Watch: Quarantined Italians are singing their hearts out. It’s beautiful.

Watch: Quarantined Italians are singing their hearts out. It’s beautiful.

Two men jam out on the guitar and flute on a balcony in the San Salvario neighborhood of Turin, Italy, on March 13, 2020. | Nicolò Campo/LightRocket via Getty Images

The resilience of the human spirit, evidenced by a bunch of Italians making music together on their balconies.

Music is one of the oldest human art forms, if not the oldest human art form. We can never actually know which artform holds that distinction, but it seems darned likely that our ancient ancestors, sitting around their fires at night, realized they could bend their voices into pitches that sounded lovely together and turned those pitches into songs.

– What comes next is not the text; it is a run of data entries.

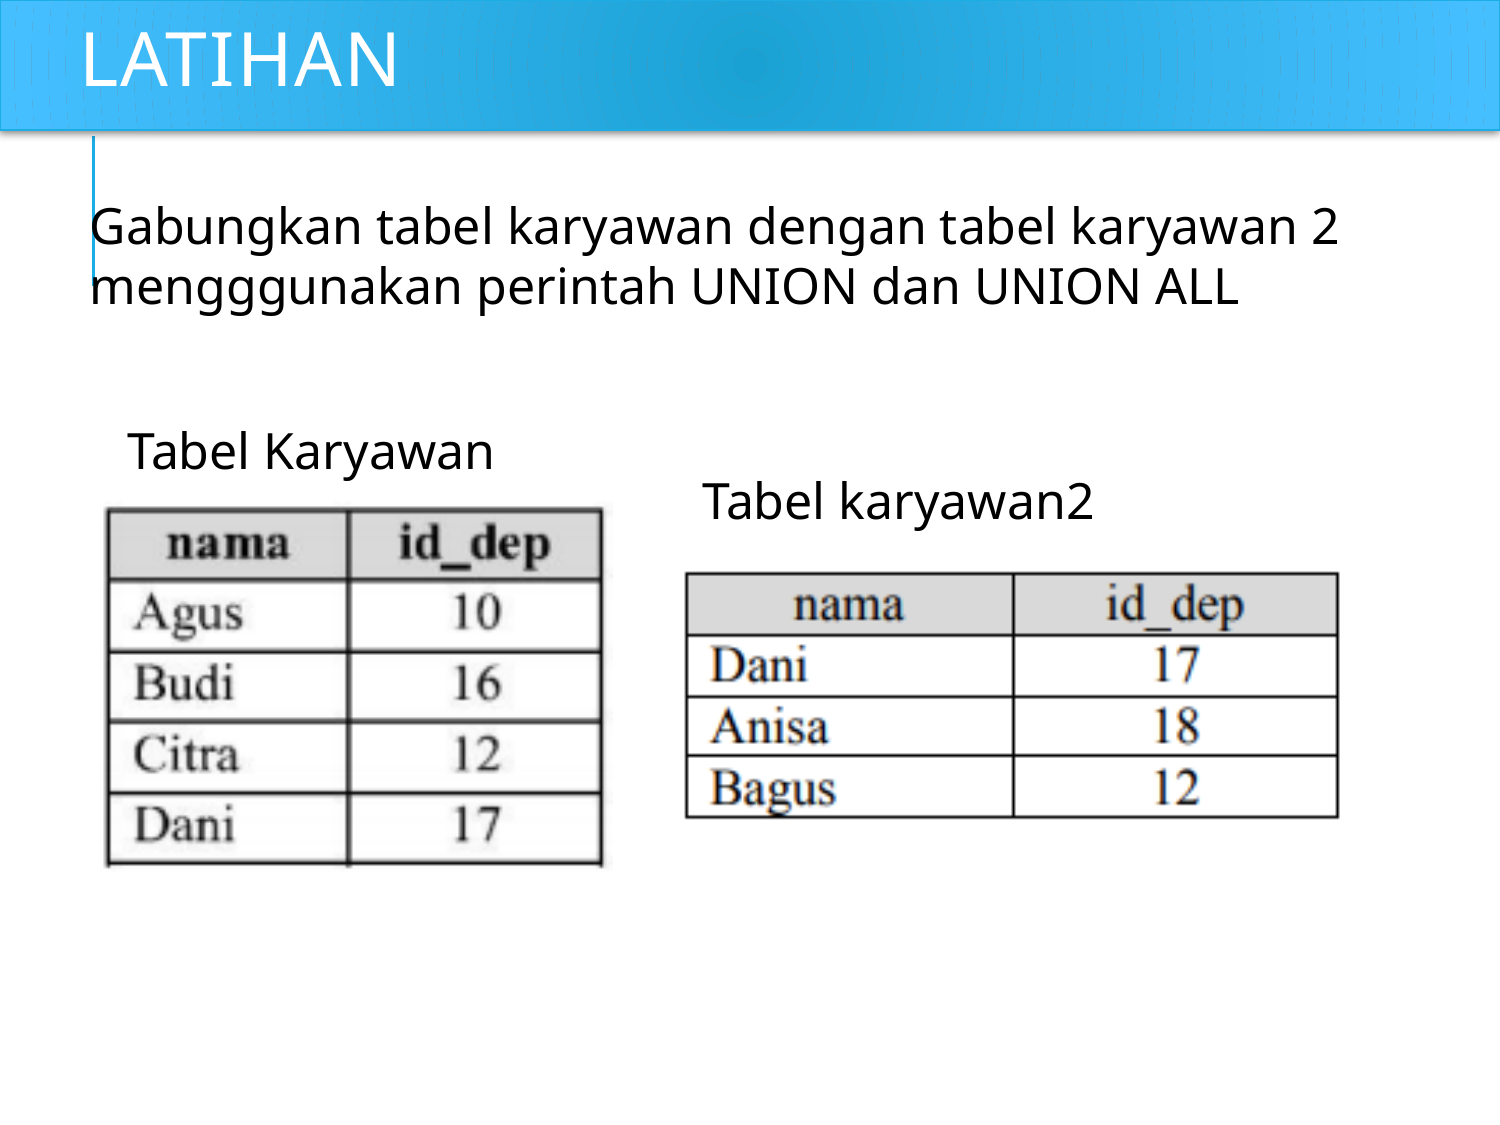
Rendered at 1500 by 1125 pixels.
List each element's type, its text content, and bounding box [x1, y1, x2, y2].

picture [99, 499, 613, 876]
title Latihan [0, 0, 1500, 131]
text_box Tabel Karyawan [112, 412, 525, 488]
text_box Tabel karyawan2 [687, 462, 1213, 538]
text_box Gabungkan tabel karyawan dengan tabel karyawan 2 mengggunakan perintah UNION dan UNION ALL [75, 187, 1375, 323]
picture [674, 562, 1351, 826]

Which is all to say that music is one of the ways we feel connected. Singing and dancing are present at nearly every life celebration in some capacity or another, and whether you’re in the car or hanging out at the beach or just doing nothing, there’s no better way to make the time pass than listening to your favorite album. But even better than that is experiencing music with other people, whether at a concert or in a club.

The Covid-19 coronavirus — and the associated social distancing that nearly everyone on the planet is being encouraged to practice — will presumably hinder people from making and listening to music together, but tweets from all over Italy (which is under heavy lockdown) reveal a country where citizens are taking to their balconies and windows to enjoy music together.

They might be performing an impromptu song with instruments and multiple vocalists, as in this video from Sicily:

Or they might be singing a beloved anthem about their fair city of Siena:

Or they might just be dancing to “The Macarena”:

There are many more examples of Italians entertaining themselves and each other with balcony concerts in this thread. Looking through it just might make you remember there’s something beautiful about our ability to find silver linings even in very dark times. Stay safe, everybody. And if you have a balcony, sing.